Newfoundland and Labrador company examining the use of new methods
Almost a decade removed from being active in the sea urchin market, a fish processing company based in Winterton is investigating a new method that could result in year-round business.
Green Seafoods recently published notice of its application to the Newfoundland and Labrador Department of Fisheries and Aquaculture for a licence to operate a commercial sea urchin aquaculture facility.
The company’s vice-president of operations, Mark Sheppard, told The Compass it’s been about 10 years since the company last processed urchins.
“Basically, it was a wild harvest,” he said. “They would bring them here, remove the bowl, package it up and ship it to Japan.”
There came a point where this simply was not a viable product for Green Seafoods to continue processing. However, there’s been lots of research taking place in recent years about farming sea urchins in tanks.
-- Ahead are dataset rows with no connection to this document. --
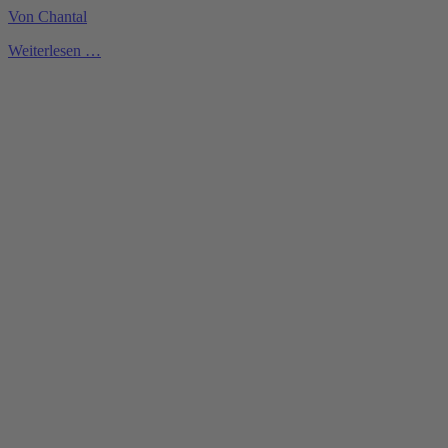
Von Chantal
Weiterlesen …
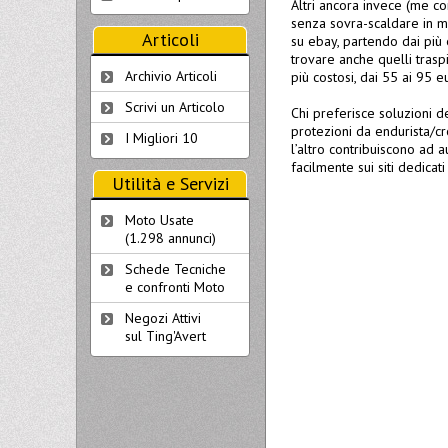
Altri ancora invece (me 
senza sovra-scaldare in ma
Articoli
su ebay, partendo dai più
trovare anche quelli traspir
Archivio Articoli
più costosi, dai 55 ai 95 
Scrivi un Articolo
Chi preferisce soluzioni d
protezioni da endurista/cro
I Migliori 10
l’altro contribuiscono ad 
facilmente sui siti dedic
Utilità e Servizi
Moto Usate
(1.298 annunci)
Schede Tecniche
e confronti Moto
Negozi Attivi
sul Ting'Avert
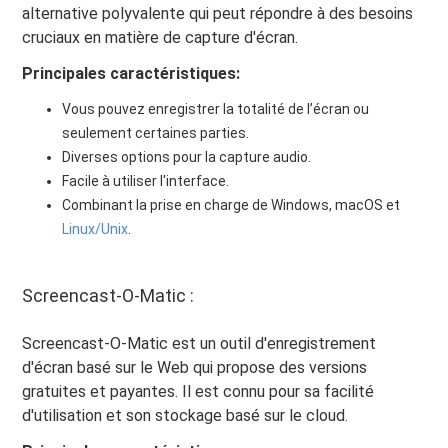
alternative polyvalente qui peut répondre à des besoins
cruciaux en matière de capture d'écran.
Principales caractéristiques:
Vous pouvez enregistrer la totalité de l’écran ou
seulement certaines parties.
Diverses options pour la capture audio.
Facile à utiliser l'interface.
Combinant la prise en charge de Windows, macOS et
Linux/Unix
.
Screencast-O-Matic :
Screencast-O-Matic est un outil d'enregistrement
d'écran basé sur le Web qui propose des versions
gratuites et payantes. Il est connu pour sa facilité
d'utilisation et son stockage basé sur le cloud.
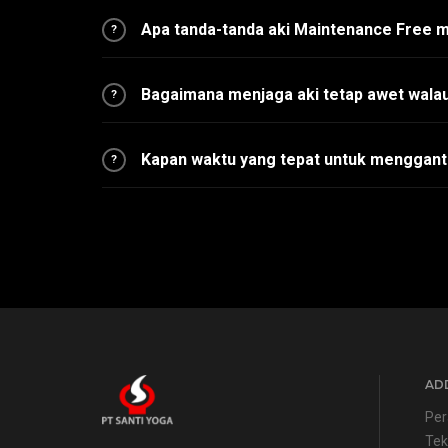
Apa tanda-tanda aki Maintenance Free 
?
Bagaimana menjaga aki tetap awet walau
?
Kapan waktu yang tepat untuk menggant
?
ADD
Per
Tek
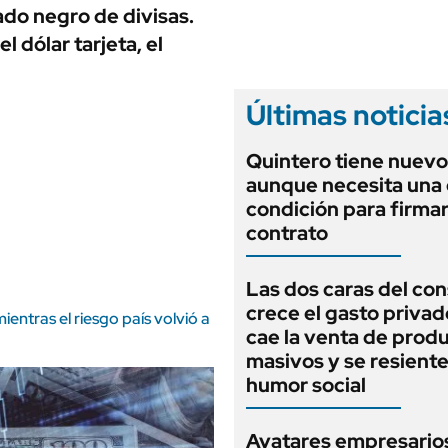
ANUARIO 2025
ado negro de divisas.
LIFESTYLE
EDICIÓN IMPRESA
 dólar tarjeta, el
AUTOS
Últimas noticia
Quintero tiene nuev
aunque necesita una 
condición para firmar
contrato
Las dos caras del co
crece el gasto privad
entras el riesgo país volvió a
cae la venta de prod
masivos y se resiente
humor social
Avatares empresarios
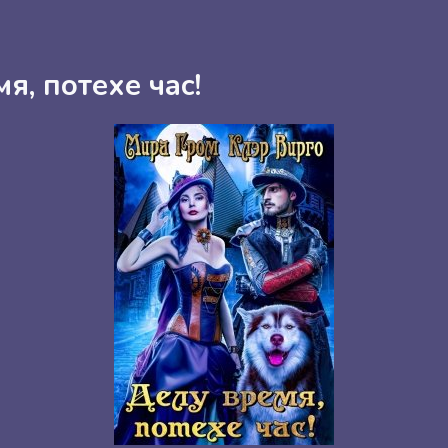
я, потехе час!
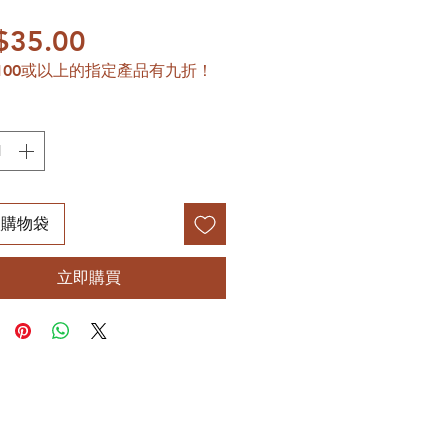
價格
$35.00
100或以上的指定產品有九折！
入購物袋
立即購買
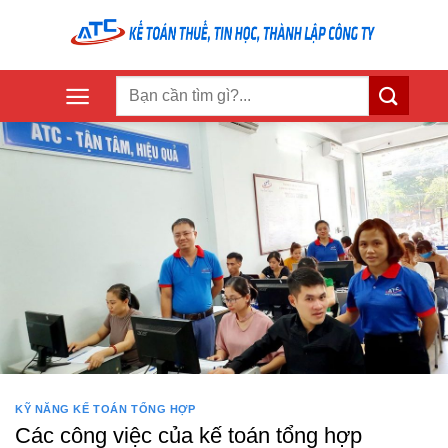
Skip
to
content
KỸ NĂNG KẾ TOÁN TỔNG HỢP
Các công việc của kế toán tổng hợp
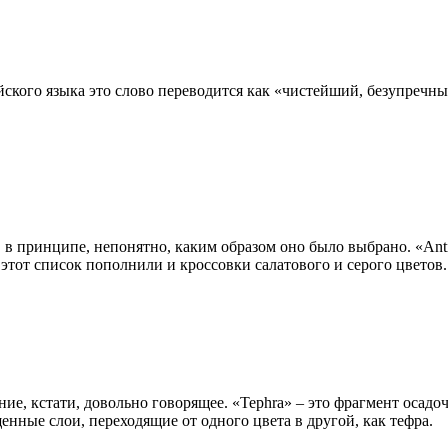
йского языка это слово переводится как «чистейший, безупречны
, в принципе, непонятно, каким образом оно было выбрано. «Anti
тот список пополнили и кроссовки салатового и серого цветов.
ие, кстати, довольно говорящее. «Tephra» – это фрагмент осад
нные слои, переходящие от одного цвета в другой, как тефра.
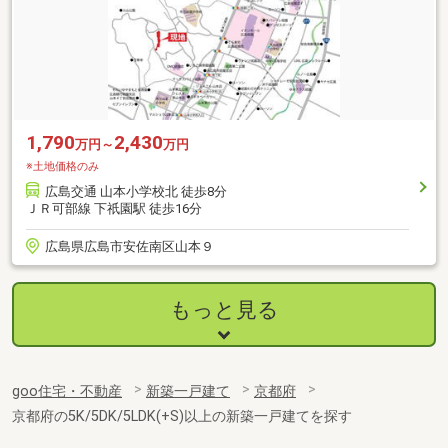
1,790
2,430
万円～
万円
※土地価格のみ
広島交通 山本小学校北 徒歩8分
ＪＲ可部線 下祇園駅 徒歩16分
広島県広島市安佐南区山本９
もっと見る
goo住宅・不動産
新築一戸建て
京都府
京都府の5K/5DK/5LDK(+S)以上の新築一戸建てを探す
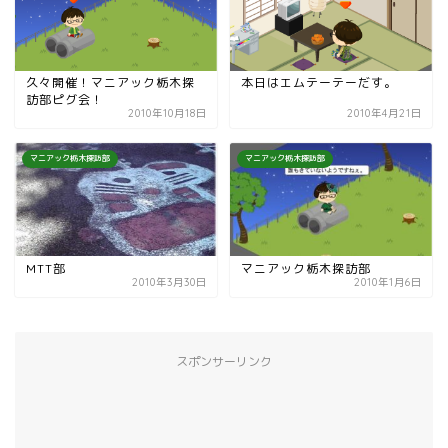
久々開催！マニアック栃木探
本日はエムテーテーだす。
訪部ピグ会！
2010年10月18日
2010年4月21日
マニアック栃木探訪部
マニアック栃木探訪部
MTT部
マニアック栃木探訪部
2010年3月30日
2010年1月6日
スポンサーリンク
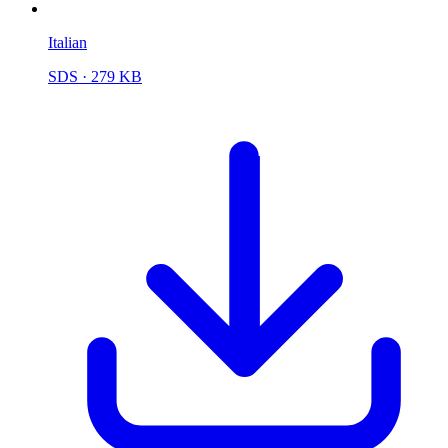
Italian
SDS
· 279 KB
In the set-up Green Seafoods is exploring, the company would work strictly with barren urchins. In previous years, its processing of urchin gonad (also known as roe) focused exclusively on egg-producing urchins.
“Basically, the divers were targeting active sea urchins that were feeding on kelp,” Sheppard explained. “The change to what we’re doing is that we’ll now be targeting urchins that are barren and that have no roe in them. So we’ll bring them in and feed them for a period of months and then bulk up the roe and sell them.”
This would also involve the use of a unique feed produced by a company called Urchinomics, which has partnered with Memorial University on research using the feed.
“Green Seafoods did some work on sea urchin aquaculture before in terms of trying to raise up the roe content, but the challenge was always partially acquiring the feed,” Sheppard said. “A steady supply of kelp was hard to come up with, and then the urchins didn’t act in the tanks the same way they would in nature. We fed them kelp along with herring or capelin or something like that. We could never get a good feed.”
He noted, too, the feed used ultimately came through clearly in the taste of the end product.
“So we fed them herring and it just tasted disgusting,” Sheppard said. “But these people that we’re partnering with (from Urchinomics) have the feed technology worked out.”
If it were to become commercially viable as an aquaculture endeavour, Green Seafoods could handle the processing on a year-round basis, creating steady employment for plant workers. Sheppard is hoping to have a commercial trial ready for the fall.
Sea urchins attract a good price on the market, and Sheppard believes there’s potential to sell the product fresh in Europe and the east coast of North America. Sea urchin is popular in sushi, among other seafood dishes.
“There’s lots of sea urchins around Newfoundland, and specifically, there’s lot of barren sea urchins around Newfoundland,” said Sheppard, emphasizing the fact these types of urchins have not been targeted before.
“It could be a good, sustainable business for a long time.”